CONSOL wants to mine 16 million tons of coal at the site over a 14-year period. Part of its post-mining land use plan involves construction of a portion of the King Coal Highway on mined-out areas. Local officials also say the mining would provide large areas of flattened land that could be used for economic development.
Developers had hoped that by including the 2,300-acre mining permit in the road proposal they would actually reduce environmental impacts by combining the project footprints. The proposal would also save taxpayers about $110 million.
EPA officials hired a mining engineer to examine the project and proposed changes that the agency said would involve fewer valley fills and lesser stream impacts.
But with a cursory review, the U.S. Army Corps of Engineers and the Federal Highway Administration -- which conduced the most recent environmental study of the project -- concluded the EPA proposal wasn't practical, wouldn't fit in with the area's land use plans, and did not comply with some state mine reclamation rules.
In its new letter, EPA expressed concern that the corps and the highway administration declined to even include the EPA proposal among the alternatives that were more fully examined in the latest study.
EPA said that its proposal could have served "as a useful point of reference as you assess alternatives to the applicant's proposed mine plan."

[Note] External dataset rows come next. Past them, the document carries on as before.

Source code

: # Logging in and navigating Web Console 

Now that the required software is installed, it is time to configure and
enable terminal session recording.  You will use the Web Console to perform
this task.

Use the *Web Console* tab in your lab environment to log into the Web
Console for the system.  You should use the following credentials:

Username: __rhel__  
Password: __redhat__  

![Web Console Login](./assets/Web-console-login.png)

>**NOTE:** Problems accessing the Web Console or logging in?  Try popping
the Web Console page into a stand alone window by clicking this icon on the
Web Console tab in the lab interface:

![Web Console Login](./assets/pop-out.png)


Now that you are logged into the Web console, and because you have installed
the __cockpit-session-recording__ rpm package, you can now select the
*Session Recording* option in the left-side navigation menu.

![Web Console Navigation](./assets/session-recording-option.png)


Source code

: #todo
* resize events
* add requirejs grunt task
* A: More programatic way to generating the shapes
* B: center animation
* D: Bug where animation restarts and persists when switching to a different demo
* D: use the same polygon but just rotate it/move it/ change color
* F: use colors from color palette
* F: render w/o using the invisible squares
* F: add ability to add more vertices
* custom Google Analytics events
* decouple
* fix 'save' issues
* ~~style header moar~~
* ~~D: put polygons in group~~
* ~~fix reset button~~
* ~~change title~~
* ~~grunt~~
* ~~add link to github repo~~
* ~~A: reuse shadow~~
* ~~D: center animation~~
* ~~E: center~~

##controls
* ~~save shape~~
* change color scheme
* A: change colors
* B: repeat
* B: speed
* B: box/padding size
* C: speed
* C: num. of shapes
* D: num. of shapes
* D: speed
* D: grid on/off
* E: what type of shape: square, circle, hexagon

"We are concerned that this limited analysis does not recognize that there are likely additional practicable alternatives that can meet the stated project purpose while more effectively avoiding and minimizing anticipated significant adverse environmental impacts," the EPA said. "We expect that a broader look at feasible alternatives may find that such development is possible while reducing anticipated impacts to the environment and human health."